Гирлянды лампочек, столы-стулья, подрубали разросшиеся кусты. Открывали огромное количество консервных банок. Сверкали белыми ладонями братья-студенты Хуан и Николас. Женщины колдовали над плитами. Аида, полная, но невероятно подвижная, мелькала в распахнутом окне. Инженер Рохас с женой и 8-ю детьми. Измазанный в шоколаде трехлетний Рикардо завороженно разглядывал иллюминацию. Марисоль – студентка из Кубанакана – школы искусств. «Фидель говорит!» Возгласы одобрения или негодования, аплодисменты или проклятия в адрес «янки». Телевизор бережно внесли в дом.

Допотопные кадиллаки, оставленные на территории бывшего американского посольства.

С берега видны огоньки кубинских патрульных кораблей.

Спектакль «Звезда и смерть Хоакина Мурьеты» – зал ликует, рыдает и смеется вместе с героями, и хочется сесть спиной к сцене и следить за ходом действия по блестящим во тьме глазам.

 

 

Две мины взорвались в отеле «Националь». Горела «диплотьенда» – универмаг для дипломатов, аккредитованных в Гаване. Лопались черепаховые браслеты, кулоны из раковин, плавились серебряные вещи. Моментально сгорали немудреные поделки народных умельцев – тряпичные куклы, разноцветные сомбреро. Автоматчики расстреливали со слезами на глазах свиней, отравленных американскими бактериями. Взорван склад телевизоров.

 

…От Лены Виноград вышел злой и всклокоченный. Он едва не задыхался от ярости. Насупившись, шел он по Наутику, не обращая внимания на приветливые взгляды прохожих. Взгляды, в которых отражались все ипостаси участия – от легкой заинтересованности, заставляющей умолкать журчащую болтовню подружек, до гневной готовности тут же помочь, бежать куда угодно, расшибиться в лепешку для того, чтобы ссутулившийся хмурый иностранец распрямился и улыбнулся, готовности, пламеневшей в глазах мускулистых парней, замедлявших свой ход в ожидании намека на просьбу о помощи. Но Винограду было не до того. «Это не Гавана, черт побери, а Химки-Ховрино!» – думал он бешено. В его черепе, словно кувалды о рельс, гудели постылые вопросы Лены: «А ты меня любишь?.. А кто та девушка, которая…? А с кем ты говорил, ребята рассказывали?» И самый насущный сегодня: «А кого мы пригласим на твой день рождения?»

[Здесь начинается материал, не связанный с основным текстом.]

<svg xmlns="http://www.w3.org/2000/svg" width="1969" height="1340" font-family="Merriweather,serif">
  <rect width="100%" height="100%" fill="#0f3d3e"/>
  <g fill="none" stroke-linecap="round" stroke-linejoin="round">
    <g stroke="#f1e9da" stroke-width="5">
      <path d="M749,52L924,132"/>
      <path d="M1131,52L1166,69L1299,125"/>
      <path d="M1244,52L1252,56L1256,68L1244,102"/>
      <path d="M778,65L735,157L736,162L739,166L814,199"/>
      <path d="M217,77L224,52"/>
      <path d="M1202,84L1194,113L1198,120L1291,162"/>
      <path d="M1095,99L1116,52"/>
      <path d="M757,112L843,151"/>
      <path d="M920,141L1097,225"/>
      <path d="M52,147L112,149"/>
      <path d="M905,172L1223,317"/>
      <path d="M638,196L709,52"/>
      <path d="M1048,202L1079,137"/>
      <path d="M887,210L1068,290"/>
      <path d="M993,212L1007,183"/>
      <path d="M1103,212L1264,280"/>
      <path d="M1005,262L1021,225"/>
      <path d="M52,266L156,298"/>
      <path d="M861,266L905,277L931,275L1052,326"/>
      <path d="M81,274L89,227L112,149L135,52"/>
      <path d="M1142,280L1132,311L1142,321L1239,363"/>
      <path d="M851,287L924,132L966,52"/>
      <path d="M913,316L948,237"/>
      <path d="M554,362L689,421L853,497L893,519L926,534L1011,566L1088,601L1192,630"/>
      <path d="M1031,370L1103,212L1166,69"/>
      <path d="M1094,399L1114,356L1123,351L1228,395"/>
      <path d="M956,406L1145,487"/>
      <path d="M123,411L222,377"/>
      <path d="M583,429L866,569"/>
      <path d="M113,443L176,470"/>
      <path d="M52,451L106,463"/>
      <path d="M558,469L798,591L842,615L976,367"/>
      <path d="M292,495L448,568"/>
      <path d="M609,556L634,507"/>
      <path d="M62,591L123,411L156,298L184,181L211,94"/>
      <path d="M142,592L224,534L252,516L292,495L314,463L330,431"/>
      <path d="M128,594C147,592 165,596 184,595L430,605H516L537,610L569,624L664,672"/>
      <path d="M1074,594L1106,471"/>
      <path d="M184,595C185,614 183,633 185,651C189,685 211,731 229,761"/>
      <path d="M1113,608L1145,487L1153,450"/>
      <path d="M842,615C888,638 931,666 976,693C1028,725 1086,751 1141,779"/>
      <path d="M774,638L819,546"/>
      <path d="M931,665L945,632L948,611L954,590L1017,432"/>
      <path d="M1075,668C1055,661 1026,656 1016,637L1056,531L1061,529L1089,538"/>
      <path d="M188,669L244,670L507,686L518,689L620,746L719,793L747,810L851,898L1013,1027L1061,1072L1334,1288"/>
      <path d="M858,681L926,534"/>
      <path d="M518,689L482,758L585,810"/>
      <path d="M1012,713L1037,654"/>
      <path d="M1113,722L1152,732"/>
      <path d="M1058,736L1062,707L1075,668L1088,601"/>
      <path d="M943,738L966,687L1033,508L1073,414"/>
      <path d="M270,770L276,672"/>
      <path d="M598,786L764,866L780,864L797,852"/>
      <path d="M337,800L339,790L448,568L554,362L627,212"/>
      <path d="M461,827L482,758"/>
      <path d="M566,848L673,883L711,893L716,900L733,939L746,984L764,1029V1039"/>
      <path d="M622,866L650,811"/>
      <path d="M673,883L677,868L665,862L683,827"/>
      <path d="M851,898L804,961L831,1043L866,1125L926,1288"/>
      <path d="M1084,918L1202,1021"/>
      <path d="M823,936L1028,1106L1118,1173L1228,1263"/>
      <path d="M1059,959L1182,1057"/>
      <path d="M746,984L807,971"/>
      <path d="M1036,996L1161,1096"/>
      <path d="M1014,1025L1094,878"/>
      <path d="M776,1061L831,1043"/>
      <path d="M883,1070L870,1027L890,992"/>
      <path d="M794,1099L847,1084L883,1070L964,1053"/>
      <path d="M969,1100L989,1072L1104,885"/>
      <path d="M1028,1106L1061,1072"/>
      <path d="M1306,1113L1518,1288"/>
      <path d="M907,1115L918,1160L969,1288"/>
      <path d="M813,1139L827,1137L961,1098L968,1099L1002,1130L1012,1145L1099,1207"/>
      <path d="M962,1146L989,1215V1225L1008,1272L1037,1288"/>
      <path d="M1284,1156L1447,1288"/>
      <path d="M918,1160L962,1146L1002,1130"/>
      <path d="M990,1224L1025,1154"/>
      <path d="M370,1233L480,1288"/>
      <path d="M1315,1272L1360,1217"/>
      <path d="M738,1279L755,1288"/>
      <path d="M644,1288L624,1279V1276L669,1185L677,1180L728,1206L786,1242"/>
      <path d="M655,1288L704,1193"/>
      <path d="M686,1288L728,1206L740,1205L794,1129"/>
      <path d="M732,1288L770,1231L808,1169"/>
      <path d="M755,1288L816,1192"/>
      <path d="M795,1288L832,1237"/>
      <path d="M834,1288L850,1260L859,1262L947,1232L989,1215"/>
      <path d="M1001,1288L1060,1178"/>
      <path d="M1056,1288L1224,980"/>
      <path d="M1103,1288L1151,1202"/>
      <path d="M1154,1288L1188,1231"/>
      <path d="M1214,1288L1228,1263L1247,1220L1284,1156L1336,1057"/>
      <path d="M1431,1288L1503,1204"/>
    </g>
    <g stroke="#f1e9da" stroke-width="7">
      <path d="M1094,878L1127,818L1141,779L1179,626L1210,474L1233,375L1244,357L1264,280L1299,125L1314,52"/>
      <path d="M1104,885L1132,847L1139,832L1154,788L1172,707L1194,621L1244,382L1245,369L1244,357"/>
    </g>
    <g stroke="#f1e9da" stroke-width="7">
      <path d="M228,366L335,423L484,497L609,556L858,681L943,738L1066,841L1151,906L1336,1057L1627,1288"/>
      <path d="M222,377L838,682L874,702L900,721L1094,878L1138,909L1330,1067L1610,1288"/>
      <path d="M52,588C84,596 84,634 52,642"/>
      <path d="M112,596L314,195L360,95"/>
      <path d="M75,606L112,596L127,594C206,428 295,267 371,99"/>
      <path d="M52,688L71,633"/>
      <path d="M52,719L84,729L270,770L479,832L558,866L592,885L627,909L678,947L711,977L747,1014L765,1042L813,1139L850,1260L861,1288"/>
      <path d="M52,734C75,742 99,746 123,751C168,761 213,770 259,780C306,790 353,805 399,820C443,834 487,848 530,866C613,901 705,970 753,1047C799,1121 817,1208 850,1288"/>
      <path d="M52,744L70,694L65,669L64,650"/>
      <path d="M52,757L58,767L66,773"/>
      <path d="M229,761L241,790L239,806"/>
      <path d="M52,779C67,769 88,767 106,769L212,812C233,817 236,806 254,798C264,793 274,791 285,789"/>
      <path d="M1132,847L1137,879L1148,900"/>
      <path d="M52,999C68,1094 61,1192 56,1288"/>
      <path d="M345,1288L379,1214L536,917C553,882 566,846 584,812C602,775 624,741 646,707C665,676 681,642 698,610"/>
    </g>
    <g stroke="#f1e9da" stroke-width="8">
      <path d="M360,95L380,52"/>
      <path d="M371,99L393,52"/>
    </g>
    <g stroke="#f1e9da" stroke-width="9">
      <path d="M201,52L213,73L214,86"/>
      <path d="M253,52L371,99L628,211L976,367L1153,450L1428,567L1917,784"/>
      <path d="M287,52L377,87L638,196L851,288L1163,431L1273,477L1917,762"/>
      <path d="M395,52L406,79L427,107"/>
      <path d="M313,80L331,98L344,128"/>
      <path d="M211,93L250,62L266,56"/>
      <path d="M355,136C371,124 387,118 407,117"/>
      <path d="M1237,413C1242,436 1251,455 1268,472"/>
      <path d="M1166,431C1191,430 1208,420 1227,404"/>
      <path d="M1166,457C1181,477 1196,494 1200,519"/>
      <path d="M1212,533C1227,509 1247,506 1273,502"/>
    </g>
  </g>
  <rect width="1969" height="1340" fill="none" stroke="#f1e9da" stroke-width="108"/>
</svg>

Дело в том, что Виноград хотел отдохнуть от Лены именно в этот день, и уже рисовал себе картины одну милей другой, надеясь, что она не вспомнит. Но Лена вспомнила. Она готовилась к сегодняшнему дню, и за двое суток «до» решила ударить козырем. После традиционного экспансивного наступления типа «а я красивей Мину? А ты знаешь, какие о ней ходят слухи? И так далее, она задала вопрос, которого умиротворенный, полный тихоньких планов Виноград уже не ожидал.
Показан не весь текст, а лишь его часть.